Aim of the task
Everything in the listing below must be set down again exactly.

Data provided
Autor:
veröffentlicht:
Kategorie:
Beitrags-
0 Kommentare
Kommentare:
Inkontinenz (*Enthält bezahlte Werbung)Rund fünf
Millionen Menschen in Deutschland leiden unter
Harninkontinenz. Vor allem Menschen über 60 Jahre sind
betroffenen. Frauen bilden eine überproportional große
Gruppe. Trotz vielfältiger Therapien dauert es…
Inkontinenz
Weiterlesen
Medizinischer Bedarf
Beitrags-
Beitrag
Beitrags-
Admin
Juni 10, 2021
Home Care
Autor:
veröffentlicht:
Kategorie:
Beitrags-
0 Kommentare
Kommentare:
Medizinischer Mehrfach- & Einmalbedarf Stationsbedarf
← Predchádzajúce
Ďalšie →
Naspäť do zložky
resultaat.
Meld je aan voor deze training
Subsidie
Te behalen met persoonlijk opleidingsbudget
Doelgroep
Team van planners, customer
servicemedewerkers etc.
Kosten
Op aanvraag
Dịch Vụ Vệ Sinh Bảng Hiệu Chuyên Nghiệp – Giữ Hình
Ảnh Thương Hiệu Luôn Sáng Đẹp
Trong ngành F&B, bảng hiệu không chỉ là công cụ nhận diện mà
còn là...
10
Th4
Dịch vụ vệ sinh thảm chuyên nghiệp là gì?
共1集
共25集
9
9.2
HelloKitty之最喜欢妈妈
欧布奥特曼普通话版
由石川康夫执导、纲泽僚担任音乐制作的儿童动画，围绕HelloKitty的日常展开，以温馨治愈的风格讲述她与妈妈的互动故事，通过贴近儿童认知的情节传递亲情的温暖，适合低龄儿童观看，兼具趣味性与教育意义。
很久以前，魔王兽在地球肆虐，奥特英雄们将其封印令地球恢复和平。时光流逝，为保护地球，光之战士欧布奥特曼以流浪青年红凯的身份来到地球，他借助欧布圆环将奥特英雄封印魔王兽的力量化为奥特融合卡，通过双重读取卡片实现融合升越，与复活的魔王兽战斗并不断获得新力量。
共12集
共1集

Result for this task
Autor:
veröffentlicht:
Kategorie:
Beitrags-
0 Kommentare
Kommentare:
Inkontinenz (*Enthält bezahlte Werbung)Rund fünf
Millionen Menschen in Deutschland leiden unter
Harninkontinenz. Vor allem Menschen über 60 Jahre sind
betroffenen. Frauen bilden eine überproportional große
Gruppe. Trotz vielfältiger Therapien dauert es…
Inkontinenz
Weiterlesen
Medizinischer Bedarf
Beitrags-
Beitrag
Beitrags-
Admin
Juni 10, 2021
Home Care
Autor:
veröffentlicht:
Kategorie:
Beitrags-
0 Kommentare
Kommentare:
Medizinischer Mehrfach- & Einmalbedarf Stationsbedarf
← Predchádzajúce
Ďalšie →
Naspäť do zložky
resultaat.
Meld je aan voor deze training
Subsidie
Te behalen met persoonlijk opleidingsbudget
Doelgroep
Team van planners, customer
servicemedewerkers etc.
Kosten
Op aanvraag
Dịch Vụ Vệ Sinh Bảng Hiệu Chuyên Nghiệp – Giữ Hình
Ảnh Thương Hiệu Luôn Sáng Đẹp
Trong ngành F&B, bảng hiệu không chỉ là công cụ nhận diện mà
còn là...
10
Th4
Dịch vụ vệ sinh thảm chuyên nghiệp là gì?
共1集
共25集
9
9.2
HelloKitty之最喜欢妈妈
欧布奥特曼普通话版
由石川康夫执导、纲泽僚担任音乐制作的儿童动画，围绕HelloKitty的日常展开，以温馨治愈的风格讲述她与妈妈的互动故事，通过贴近儿童认知的情节传递亲情的温暖，适合低龄儿童观看，兼具趣味性与教育意义。
很久以前，魔王兽在地球肆虐，奥特英雄们将其封印令地球恢复和平。时光流逝，为保护地球，光之战士欧布奥特曼以流浪青年红凯的身份来到地球，他借助欧布圆环将奥特英雄封印魔王兽的力量化为奥特融合卡，通过双重读取卡片实现融合升越，与复活的魔王兽战斗并不断获得新力量。
共12集
共1集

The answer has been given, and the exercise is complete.